WHAT YOU ARE ASKED TO DO: Print the items below word for word, beginning at their first line and stopping after the line that contains "common name: American goldfinch".

STORED ROWS:

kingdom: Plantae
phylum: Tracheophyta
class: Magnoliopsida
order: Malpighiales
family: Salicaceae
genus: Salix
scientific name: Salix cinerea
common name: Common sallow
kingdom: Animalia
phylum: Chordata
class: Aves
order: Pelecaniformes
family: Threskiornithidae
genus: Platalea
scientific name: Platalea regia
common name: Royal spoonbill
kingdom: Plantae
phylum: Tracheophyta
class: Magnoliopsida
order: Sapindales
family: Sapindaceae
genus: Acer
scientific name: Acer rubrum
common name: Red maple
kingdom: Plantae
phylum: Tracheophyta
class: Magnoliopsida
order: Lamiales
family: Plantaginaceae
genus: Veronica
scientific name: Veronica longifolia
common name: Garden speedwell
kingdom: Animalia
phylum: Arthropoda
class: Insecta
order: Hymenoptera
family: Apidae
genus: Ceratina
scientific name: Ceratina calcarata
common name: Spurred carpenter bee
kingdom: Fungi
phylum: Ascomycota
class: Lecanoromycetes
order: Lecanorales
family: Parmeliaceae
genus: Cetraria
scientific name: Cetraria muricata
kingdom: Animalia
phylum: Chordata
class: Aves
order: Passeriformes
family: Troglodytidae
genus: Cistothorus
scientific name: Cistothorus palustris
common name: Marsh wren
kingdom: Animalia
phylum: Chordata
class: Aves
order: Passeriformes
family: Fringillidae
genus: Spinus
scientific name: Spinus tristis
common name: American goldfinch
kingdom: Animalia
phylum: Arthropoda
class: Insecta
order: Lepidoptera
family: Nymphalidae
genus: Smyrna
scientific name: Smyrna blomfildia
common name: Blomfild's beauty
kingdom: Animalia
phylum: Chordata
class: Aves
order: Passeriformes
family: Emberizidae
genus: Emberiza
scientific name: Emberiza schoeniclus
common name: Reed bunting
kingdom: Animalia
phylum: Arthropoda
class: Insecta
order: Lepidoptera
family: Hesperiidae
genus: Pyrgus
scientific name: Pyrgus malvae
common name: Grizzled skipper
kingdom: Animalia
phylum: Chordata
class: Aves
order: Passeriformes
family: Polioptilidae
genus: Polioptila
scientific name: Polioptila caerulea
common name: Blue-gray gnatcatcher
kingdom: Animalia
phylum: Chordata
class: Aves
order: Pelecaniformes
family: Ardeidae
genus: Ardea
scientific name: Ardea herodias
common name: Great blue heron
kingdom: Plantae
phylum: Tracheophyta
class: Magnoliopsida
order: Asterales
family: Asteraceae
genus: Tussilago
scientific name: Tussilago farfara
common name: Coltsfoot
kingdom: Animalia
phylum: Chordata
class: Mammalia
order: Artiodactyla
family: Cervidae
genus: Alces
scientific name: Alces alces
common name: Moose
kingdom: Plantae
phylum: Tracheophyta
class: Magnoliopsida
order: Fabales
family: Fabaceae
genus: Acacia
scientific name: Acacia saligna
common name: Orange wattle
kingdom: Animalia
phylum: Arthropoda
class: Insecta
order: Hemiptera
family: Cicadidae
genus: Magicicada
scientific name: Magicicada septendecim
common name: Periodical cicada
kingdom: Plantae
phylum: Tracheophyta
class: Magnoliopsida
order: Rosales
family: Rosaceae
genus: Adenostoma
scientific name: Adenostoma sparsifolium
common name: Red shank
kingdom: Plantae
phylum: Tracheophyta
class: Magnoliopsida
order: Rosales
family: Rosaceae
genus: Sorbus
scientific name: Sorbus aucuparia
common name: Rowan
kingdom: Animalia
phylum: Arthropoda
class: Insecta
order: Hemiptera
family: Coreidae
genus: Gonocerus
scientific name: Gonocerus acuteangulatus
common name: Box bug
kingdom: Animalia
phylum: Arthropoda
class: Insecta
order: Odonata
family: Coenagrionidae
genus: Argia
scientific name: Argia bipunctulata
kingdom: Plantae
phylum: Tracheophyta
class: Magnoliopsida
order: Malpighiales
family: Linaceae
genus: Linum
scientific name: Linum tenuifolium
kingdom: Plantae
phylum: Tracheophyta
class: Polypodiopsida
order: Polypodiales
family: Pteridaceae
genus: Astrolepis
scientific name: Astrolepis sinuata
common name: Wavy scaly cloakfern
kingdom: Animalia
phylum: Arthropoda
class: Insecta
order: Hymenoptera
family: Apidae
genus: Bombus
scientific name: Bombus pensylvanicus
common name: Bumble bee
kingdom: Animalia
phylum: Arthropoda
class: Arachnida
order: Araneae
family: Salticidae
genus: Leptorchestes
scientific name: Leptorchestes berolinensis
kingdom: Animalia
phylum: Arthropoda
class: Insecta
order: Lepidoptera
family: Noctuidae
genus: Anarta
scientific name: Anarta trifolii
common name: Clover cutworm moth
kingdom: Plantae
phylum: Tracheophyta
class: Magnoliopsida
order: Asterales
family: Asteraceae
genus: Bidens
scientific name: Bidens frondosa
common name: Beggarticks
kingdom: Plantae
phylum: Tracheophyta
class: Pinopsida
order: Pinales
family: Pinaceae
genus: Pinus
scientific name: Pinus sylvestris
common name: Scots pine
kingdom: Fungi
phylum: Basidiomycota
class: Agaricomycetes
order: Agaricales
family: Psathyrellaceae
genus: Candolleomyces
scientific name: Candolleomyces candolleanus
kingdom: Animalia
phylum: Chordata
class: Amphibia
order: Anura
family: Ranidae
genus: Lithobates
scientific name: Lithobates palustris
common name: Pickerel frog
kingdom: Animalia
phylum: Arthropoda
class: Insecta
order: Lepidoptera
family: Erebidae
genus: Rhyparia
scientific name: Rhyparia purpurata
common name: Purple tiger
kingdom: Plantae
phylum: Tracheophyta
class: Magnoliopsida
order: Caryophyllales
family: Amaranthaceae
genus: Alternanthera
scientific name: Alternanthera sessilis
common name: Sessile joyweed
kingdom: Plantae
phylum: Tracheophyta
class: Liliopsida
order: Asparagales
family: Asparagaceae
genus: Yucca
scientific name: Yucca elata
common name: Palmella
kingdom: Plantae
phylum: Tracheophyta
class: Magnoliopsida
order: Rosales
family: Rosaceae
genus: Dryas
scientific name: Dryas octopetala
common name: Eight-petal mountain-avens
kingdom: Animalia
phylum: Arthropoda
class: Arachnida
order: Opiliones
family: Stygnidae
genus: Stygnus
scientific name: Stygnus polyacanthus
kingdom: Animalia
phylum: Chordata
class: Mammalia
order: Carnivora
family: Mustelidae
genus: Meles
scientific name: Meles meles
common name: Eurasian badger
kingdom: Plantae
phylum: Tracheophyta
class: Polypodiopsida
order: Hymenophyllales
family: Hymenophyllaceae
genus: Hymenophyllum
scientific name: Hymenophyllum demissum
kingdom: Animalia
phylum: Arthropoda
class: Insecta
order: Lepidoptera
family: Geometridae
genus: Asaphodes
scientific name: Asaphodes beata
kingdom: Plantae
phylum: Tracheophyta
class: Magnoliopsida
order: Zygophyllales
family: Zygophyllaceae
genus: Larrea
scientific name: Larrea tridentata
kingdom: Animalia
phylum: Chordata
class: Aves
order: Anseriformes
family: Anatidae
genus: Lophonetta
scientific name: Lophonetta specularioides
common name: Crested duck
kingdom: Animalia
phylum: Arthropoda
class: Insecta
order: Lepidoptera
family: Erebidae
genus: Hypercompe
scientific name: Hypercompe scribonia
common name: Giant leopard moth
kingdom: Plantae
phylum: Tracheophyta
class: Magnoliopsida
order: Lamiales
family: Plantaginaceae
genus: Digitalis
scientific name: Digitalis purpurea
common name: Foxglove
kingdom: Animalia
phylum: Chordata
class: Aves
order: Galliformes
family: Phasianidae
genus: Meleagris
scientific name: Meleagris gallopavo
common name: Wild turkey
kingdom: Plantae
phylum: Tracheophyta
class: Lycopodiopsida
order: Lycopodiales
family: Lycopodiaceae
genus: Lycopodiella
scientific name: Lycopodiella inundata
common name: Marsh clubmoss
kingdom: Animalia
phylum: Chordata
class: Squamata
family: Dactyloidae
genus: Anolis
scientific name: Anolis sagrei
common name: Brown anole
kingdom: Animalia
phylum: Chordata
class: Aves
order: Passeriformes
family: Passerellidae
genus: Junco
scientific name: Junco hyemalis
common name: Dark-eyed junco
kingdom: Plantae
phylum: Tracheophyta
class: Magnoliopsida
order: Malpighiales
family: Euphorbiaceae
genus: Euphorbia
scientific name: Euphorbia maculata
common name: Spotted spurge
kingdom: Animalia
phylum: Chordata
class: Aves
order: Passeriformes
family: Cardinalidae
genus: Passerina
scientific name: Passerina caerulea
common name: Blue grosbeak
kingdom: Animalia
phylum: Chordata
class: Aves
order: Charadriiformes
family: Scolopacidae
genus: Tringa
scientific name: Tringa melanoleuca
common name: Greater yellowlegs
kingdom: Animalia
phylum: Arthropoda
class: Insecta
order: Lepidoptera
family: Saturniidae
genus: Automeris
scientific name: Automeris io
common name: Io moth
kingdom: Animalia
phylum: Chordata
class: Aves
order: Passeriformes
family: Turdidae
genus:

SOLUTION FOR THIS PROBLEM:
kingdom: Plantae
phylum: Tracheophyta
class: Magnoliopsida
order: Malpighiales
family: Salicaceae
genus: Salix
scientific name: Salix cinerea
common name: Common sallow
kingdom: Animalia
phylum: Chordata
class: Aves
order: Pelecaniformes
family: Threskiornithidae
genus: Platalea
scientific name: Platalea regia
common name: Royal spoonbill
kingdom: Plantae
phylum: Tracheophyta
class: Magnoliopsida
order: Sapindales
family: Sapindaceae
genus: Acer
scientific name: Acer rubrum
common name: Red maple
kingdom: Plantae
phylum: Tracheophyta
class: Magnoliopsida
order: Lamiales
family: Plantaginaceae
genus: Veronica
scientific name: Veronica longifolia
common name: Garden speedwell
kingdom: Animalia
phylum: Arthropoda
class: Insecta
order: Hymenoptera
family: Apidae
genus: Ceratina
scientific name: Ceratina calcarata
common name: Spurred carpenter bee
kingdom: Fungi
phylum: Ascomycota
class: Lecanoromycetes
order: Lecanorales
family: Parmeliaceae
genus: Cetraria
scientific name: Cetraria muricata
kingdom: Animalia
phylum: Chordata
class: Aves
order: Passeriformes
family: Troglodytidae
genus: Cistothorus
scientific name: Cistothorus palustris
common name: Marsh wren
kingdom: Animalia
phylum: Chordata
class: Aves
order: Passeriformes
family: Fringillidae
genus: Spinus
scientific name: Spinus tristis
common name: American goldfinch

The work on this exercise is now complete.